%%

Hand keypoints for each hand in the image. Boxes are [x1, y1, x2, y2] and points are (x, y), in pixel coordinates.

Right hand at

%%
%%

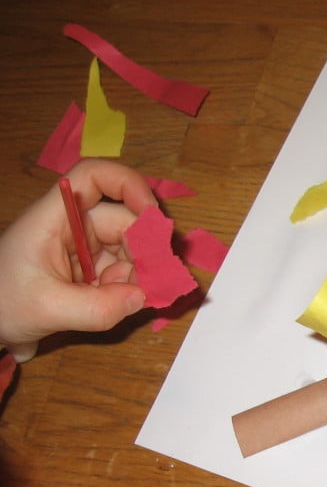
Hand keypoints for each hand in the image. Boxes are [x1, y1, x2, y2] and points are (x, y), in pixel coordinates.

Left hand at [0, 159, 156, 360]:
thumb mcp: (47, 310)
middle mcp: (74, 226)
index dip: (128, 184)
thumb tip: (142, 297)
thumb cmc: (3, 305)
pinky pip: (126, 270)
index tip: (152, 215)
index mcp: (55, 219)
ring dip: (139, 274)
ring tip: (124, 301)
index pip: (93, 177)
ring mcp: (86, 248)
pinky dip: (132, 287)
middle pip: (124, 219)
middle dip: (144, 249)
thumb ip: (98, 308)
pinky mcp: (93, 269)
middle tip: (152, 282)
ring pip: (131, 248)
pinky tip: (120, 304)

%%
%%

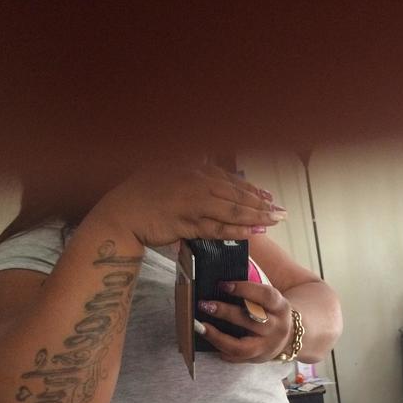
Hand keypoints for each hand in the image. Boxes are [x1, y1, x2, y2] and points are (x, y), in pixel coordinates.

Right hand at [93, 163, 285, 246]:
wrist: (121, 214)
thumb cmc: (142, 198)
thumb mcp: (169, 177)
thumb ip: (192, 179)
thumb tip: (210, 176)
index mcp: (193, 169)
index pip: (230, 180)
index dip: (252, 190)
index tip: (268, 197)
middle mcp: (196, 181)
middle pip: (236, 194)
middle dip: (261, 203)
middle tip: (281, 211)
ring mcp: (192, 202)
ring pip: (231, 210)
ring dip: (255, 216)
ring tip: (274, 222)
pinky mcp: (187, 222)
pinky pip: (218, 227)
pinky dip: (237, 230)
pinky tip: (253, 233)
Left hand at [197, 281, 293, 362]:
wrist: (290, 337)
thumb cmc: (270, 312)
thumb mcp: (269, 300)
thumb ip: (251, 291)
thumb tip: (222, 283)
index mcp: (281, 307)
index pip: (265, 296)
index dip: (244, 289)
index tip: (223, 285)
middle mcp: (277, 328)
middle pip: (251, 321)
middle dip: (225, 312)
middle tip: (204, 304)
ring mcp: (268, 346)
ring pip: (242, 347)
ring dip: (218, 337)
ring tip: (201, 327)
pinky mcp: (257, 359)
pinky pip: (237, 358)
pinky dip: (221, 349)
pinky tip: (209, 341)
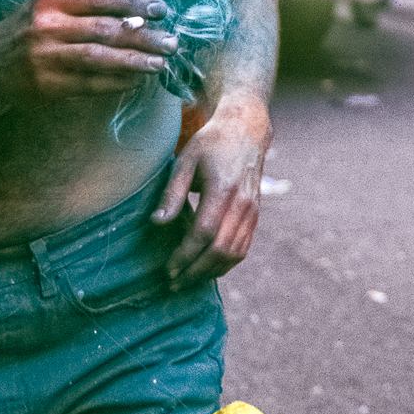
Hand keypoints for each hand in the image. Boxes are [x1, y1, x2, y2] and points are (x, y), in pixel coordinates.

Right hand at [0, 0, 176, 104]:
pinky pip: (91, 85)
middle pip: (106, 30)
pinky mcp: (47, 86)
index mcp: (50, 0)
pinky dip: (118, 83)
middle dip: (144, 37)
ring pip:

%%

Exercise directions:
Your task is to restate, word for word, only those lines above that fall between the line holding "thumb tip: (210, 176)" and the line holding "middle dip: (225, 312)", inclusive.

Answer section:
thumb tip: (210, 176)
index mcp: (193, 169)
index pip: (230, 180)
index dip: (252, 190)
index tip: (268, 197)
middle mcp: (196, 181)
middle pip: (236, 194)
middle dip: (261, 203)
middle tip: (281, 211)
ring mcp: (192, 202)
ring pip: (231, 210)
ring dip: (255, 216)
ring tip: (274, 222)
pinky mcp: (187, 222)
pinky pip: (218, 227)
pinky dip: (237, 230)
pinky tip: (253, 233)
Left hand at [197, 281, 293, 362]:
wrist: (290, 337)
thumb cmc: (270, 312)
thumb mcp: (269, 300)
thumb ip: (251, 291)
thumb tip: (222, 283)
index mcp: (281, 307)
index pip: (265, 296)
index dip: (244, 289)
index tip: (223, 285)
middle mcp: (277, 328)
middle pip: (251, 321)
middle dip: (225, 312)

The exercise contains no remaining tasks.